INFORMATION SHOWN
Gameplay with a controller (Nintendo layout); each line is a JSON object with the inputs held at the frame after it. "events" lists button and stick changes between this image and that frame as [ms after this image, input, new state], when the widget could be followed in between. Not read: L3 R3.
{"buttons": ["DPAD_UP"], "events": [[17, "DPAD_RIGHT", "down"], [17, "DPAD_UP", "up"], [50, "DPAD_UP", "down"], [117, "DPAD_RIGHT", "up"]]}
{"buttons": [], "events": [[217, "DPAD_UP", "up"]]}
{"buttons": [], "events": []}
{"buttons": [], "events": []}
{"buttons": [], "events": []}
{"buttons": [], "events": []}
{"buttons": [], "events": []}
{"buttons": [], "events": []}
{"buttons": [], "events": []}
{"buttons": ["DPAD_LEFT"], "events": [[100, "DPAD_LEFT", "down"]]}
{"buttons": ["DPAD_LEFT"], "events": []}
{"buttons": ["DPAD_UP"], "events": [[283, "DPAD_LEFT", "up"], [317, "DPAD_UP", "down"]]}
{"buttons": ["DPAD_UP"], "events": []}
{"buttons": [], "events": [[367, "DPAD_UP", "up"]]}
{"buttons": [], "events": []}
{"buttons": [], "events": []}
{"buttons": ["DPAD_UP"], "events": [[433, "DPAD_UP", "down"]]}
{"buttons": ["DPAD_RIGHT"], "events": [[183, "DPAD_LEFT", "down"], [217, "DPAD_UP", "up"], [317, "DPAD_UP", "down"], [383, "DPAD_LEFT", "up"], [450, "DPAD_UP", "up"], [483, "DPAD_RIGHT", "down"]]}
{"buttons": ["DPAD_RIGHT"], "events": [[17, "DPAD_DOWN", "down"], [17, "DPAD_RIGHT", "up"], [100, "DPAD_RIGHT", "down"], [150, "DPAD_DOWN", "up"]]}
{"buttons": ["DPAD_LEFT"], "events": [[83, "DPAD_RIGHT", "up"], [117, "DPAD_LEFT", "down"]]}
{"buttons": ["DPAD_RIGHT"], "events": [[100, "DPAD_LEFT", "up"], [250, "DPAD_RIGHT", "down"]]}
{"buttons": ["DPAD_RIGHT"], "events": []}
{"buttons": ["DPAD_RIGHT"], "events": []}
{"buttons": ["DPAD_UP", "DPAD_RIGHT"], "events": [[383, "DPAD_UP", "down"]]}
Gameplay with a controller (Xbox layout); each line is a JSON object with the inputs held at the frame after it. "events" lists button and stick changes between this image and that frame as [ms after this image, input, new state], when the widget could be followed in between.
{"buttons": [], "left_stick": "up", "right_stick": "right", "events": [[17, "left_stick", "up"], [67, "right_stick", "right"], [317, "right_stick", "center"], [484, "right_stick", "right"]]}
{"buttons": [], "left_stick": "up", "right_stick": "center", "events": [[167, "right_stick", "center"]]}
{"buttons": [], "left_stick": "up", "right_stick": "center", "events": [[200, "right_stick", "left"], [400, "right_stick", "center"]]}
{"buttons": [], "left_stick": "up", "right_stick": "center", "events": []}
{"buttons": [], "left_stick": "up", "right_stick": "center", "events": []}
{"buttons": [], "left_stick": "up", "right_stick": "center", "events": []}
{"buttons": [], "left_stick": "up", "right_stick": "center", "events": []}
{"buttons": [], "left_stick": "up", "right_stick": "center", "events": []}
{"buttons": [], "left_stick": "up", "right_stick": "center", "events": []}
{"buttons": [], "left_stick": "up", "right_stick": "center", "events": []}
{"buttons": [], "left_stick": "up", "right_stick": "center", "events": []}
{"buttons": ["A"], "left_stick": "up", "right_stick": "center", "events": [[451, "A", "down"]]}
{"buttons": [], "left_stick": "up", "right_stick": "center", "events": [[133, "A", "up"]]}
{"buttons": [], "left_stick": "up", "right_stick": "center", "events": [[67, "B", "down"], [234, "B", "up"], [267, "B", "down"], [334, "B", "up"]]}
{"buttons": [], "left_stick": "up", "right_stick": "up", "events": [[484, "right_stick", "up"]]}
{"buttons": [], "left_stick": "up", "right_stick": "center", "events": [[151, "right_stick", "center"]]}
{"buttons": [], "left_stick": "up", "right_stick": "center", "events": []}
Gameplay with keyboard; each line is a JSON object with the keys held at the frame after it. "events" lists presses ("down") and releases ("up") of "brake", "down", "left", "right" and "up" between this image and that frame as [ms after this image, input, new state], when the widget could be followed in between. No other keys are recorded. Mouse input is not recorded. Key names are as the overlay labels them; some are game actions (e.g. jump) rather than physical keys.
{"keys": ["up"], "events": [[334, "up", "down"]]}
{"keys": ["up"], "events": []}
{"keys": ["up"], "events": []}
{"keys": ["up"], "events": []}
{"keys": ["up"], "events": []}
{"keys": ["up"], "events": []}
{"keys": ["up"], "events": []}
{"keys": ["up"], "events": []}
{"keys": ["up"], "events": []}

TASK OBJECTIVE
Identify each line in the records above that contains the word "with", and copy it out in full.

SOLUTION TO THIS TASK
Gameplay with a controller (Nintendo layout); each line is a JSON object with the inputs held at the frame after it. "events" lists button and stick changes between this image and that frame as [ms after this image, input, new state], when the widget could be followed in between. Not read: L3 R3.
Gameplay with a controller (Xbox layout); each line is a JSON object with the inputs held at the frame after it. "events" lists button and stick changes between this image and that frame as [ms after this image, input, new state], when the widget could be followed in between.
Gameplay with keyboard; each line is a JSON object with the keys held at the frame after it. "events" lists presses ("down") and releases ("up") of "brake", "down", "left", "right" and "up" between this image and that frame as [ms after this image, input, new state], when the widget could be followed in between. No other keys are recorded. Mouse input is not recorded. Key names are as the overlay labels them; some are game actions (e.g. jump) rather than physical keys.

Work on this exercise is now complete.